Another factor that affects the rate of change in sequence in a population is effective population size. In population genetics, the strength of selection positively correlates with effective population size. The bigger the effective population size, the less an effect will random sampling (genetic drift) have. That means any putative weakly deleterious mutants are more likely to be removed because they’re still visible to selection in large effective populations. That explains why in the 20 million years since the rat-mouse common ancestor, no nonsynonymous mutations have been allowed to fix.

Chicken is even more distantly related, so even more time has passed since the common ancestor there, hence more changes have had time to accumulate.

Etc. etc.

They can mutate. Conservation occurred after the divergence of humans from mice/rats.

One was more conserved than the other. Evolutionary theory does not predict that every sequence will be subjected to the same degree of selection in all lineages. Why on earth would you think that it does?

Conservation occurring the those lineages after those divergences.

This is all consistent with evolutionary predictions. They are not consistent with ID Creationist predictions, because (not being a theory or even a hypothesis with a model or putative mechanism) ID Creationism makes no predictions.

How well does Corinne’s baby’s DNA match Father Tim’s? How does Billy Tate stay sane? These questions and many others will be answered on tomorrow’s episode of SOPE.

That’s not what I saw for alpha-actin at the DNA level:

                  mou     hor     dog
 1: mouse       100.00   91.89   91.01
 2: horse        91.89  100.00   95.68
 3: dog          91.01   95.68  100.00

Mouse-dog = 91.0% similar
Horse-Dog = 95.7% similar

Care to explain?

Why?

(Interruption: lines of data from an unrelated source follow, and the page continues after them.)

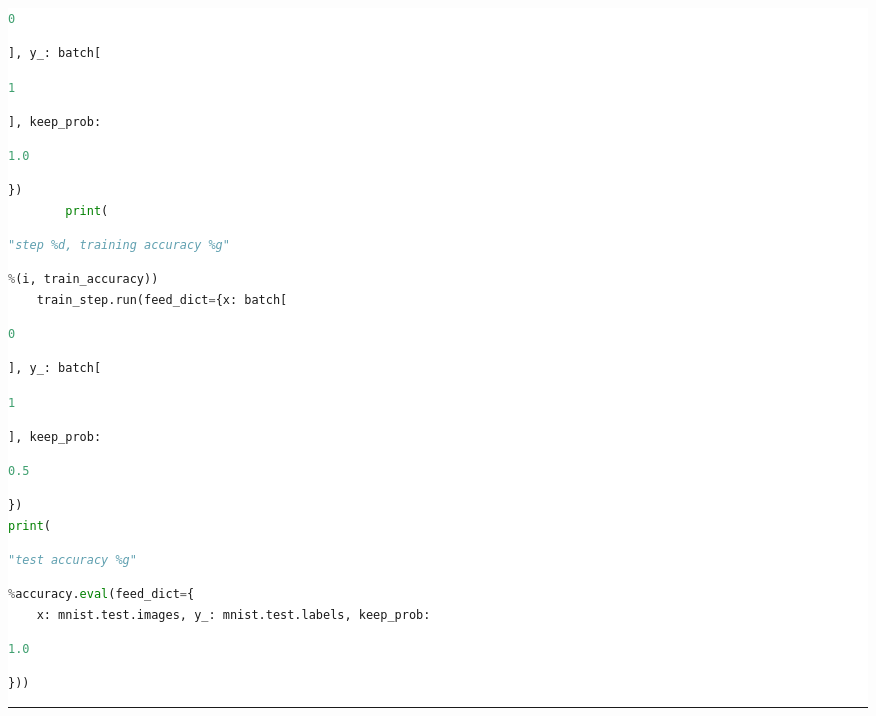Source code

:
 ```python
0
```
```python
], y_: batch[
```
```python
1
```
```python
], keep_prob:
```
```python
1.0
```
```python
})
        print(
```
```python
"step %d, training accuracy %g"
```
```python
%(i, train_accuracy))
    train_step.run(feed_dict={x: batch[
```
```python
0
```
```python
], y_: batch[
```
```python
1
```
```python
], keep_prob:
```
```python
0.5
```
```python
})
print(
```
```python
"test accuracy %g"
```
```python
%accuracy.eval(feed_dict={
    x: mnist.test.images, y_: mnist.test.labels, keep_prob:
```
```python
1.0
```
```python
}))
```
---


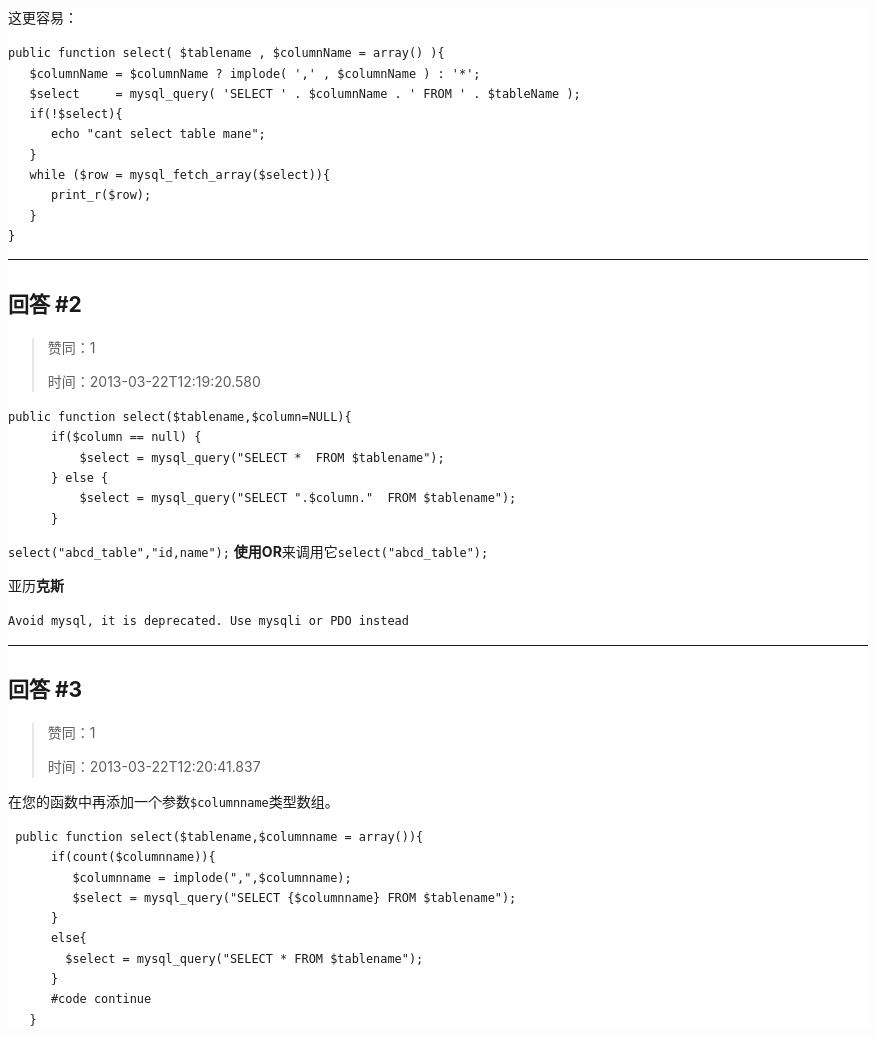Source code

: 这更容易：

```
public function select( $tablename , $columnName = array() ){
   $columnName = $columnName ? implode( ',' , $columnName ) : '*';
   $select     = mysql_query( 'SELECT ' . $columnName . ' FROM ' . $tableName );
   if(!$select){
      echo "cant select table mane";
   }
   while ($row = mysql_fetch_array($select)){
      print_r($row);
   }
} 
```

* * *

## 回答 #2

> 赞同：1
> 
> 时间：2013-03-22T12:19:20.580

```
public function select($tablename,$column=NULL){
      if($column == null) {
          $select = mysql_query("SELECT *  FROM $tablename");
      } else {
          $select = mysql_query("SELECT ".$column."  FROM $tablename");
      } 
```

`select("abcd_table","id,name");` **使用OR**来调用它`select("abcd_table");`

亚历**克斯**

```
Avoid mysql, it is deprecated. Use mysqli or PDO instead 
```

* * *

## 回答 #3

> 赞同：1
> 
> 时间：2013-03-22T12:20:41.837

在您的函数中再添加一个参数`$columnname`类型数组。

```
 public function select($tablename,$columnname = array()){
      if(count($columnname)){
         $columnname = implode(",",$columnname);
         $select = mysql_query("SELECT {$columnname} FROM $tablename");
      }  
      else{
        $select = mysql_query("SELECT * FROM $tablename");
      }
      #code continue
   } 
```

Rats and mice have 100 times the generation rates vs humans and chimps therefore 100x neutral mutations should get fixed in the population given the same divergence time. Was the mouse/rat sequence the original sequence? You are claiming that it mutated then somehow became unable to mutate.

An alternative is that separate sequences were designed for Rats/Mice and Humans/Chimps that were optimized for electron transport, apoptosis control and embryo development.

An interesting paper that foreign mitochondria from mammal to mammal is lethal.
https://www.nature.com/articles/srep14512#citeas

Can we please see your math?

That doesn’t explain the phylogenetic signal.